This year, I’m going back to the origins of the Declaration of Independence and the Second Continental Congress, by taking a look at the Continental Association which was ratified by the First Continental Congress in 1774. The first two provisions are remarkable:
1. That from and after the first day of December next, we will not import into British America, from Great Britain or Ireland, any Goods, Wares, or Merchandises whatsoever, or from any other place, any such Goods, Wares, or Merchandises as shall have been exported from Great Britain or Ireland; nor will we, after that day, import any East India Tea from any part of the World; nor any Molasses, Syrups, Paneles, Coffee, or Pimento, from the British Plantations or from Dominica; nor Wines from Madeira, or the Western Islands; nor Foreign Indigo.

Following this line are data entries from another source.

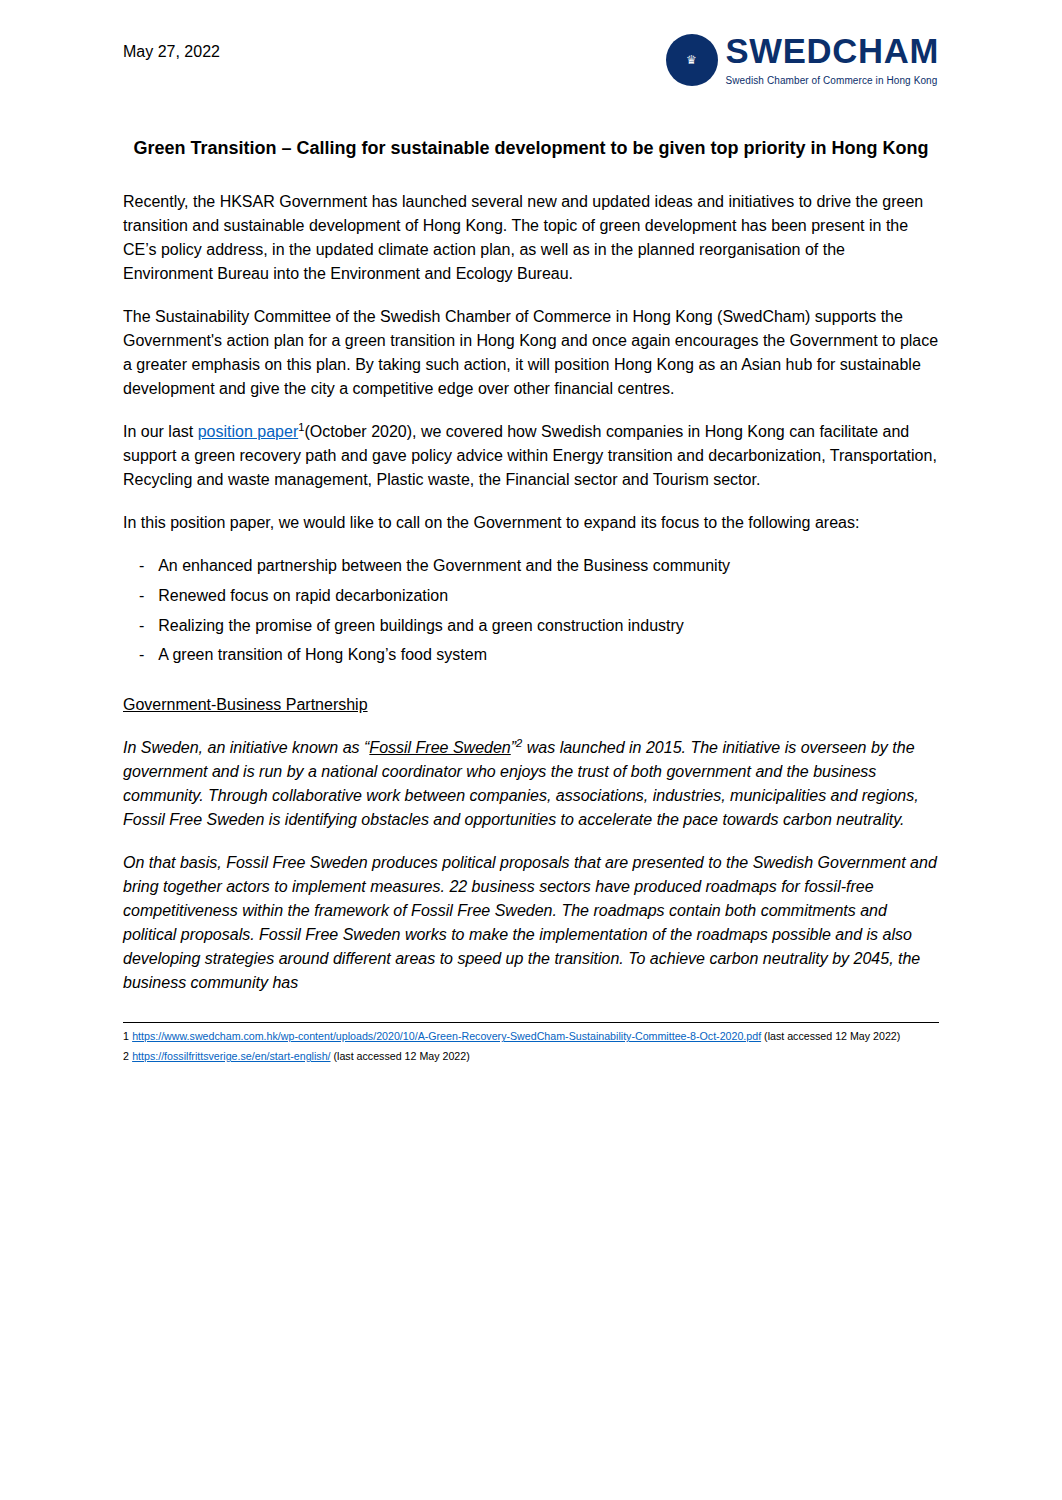May 27, 2022
♛SWEDCHAM
Swedish Chamber of Commerce in Hong Kong
Green Transition – Calling for sustainable development to be given top priority in Hong Kong
Recently, the HKSAR Government has launched several new and updated ideas and initiatives to drive the green transition and sustainable development of Hong Kong. The topic of green development has been present in the CE’s policy address, in the updated climate action plan, as well as in the planned reorganisation of the Environment Bureau into the Environment and Ecology Bureau.
The Sustainability Committee of the Swedish Chamber of Commerce in Hong Kong (SwedCham) supports the Government's action plan for a green transition in Hong Kong and once again encourages the Government to place a greater emphasis on this plan. By taking such action, it will position Hong Kong as an Asian hub for sustainable development and give the city a competitive edge over other financial centres.
In our last position paper1(October 2020), we covered how Swedish companies in Hong Kong can facilitate and support a green recovery path and gave policy advice within Energy transition and decarbonization, Transportation, Recycling and waste management, Plastic waste, the Financial sector and Tourism sector.
In this position paper, we would like to call on the Government to expand its focus to the following areas:
An enhanced partnership between the Government and the Business community
Renewed focus on rapid decarbonization
Realizing the promise of green buildings and a green construction industry
A green transition of Hong Kong’s food system
Government-Business Partnership
In Sweden, an initiative known as “Fossil Free Sweden”2 was launched in 2015. The initiative is overseen by the government and is run by a national coordinator who enjoys the trust of both government and the business community. Through collaborative work between companies, associations, industries, municipalities and regions, Fossil Free Sweden is identifying obstacles and opportunities to accelerate the pace towards carbon neutrality.
On that basis, Fossil Free Sweden produces political proposals that are presented to the Swedish Government and bring together actors to implement measures. 22 business sectors have produced roadmaps for fossil-free competitiveness within the framework of Fossil Free Sweden. The roadmaps contain both commitments and political proposals. Fossil Free Sweden works to make the implementation of the roadmaps possible and is also developing strategies around different areas to speed up the transition. To achieve carbon neutrality by 2045, the business community has
1 https://www.swedcham.com.hk/wp-content/uploads/2020/10/A-Green-Recovery-SwedCham-Sustainability-Committee-8-Oct-2020.pdf (last accessed 12 May 2022)
2 https://fossilfrittsverige.se/en/start-english/ (last accessed 12 May 2022)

2. That we will neither import nor purchase any Slave imported after the first day of December next; after which time we will wholly discontinue the Slave Trade, and will neither be concerned in it ourselves, nor will we hire our vessels, nor sell our Commodities or Manufactures to those who are concerned in it.
From these two initial paragraphs, I draw two observations:
- American Independence started as a Boycott movement. This tool of political action is popular to this day.
- American Independence could have ended slavery much earlier. Unfortunately they changed their minds between 1774 and 1776.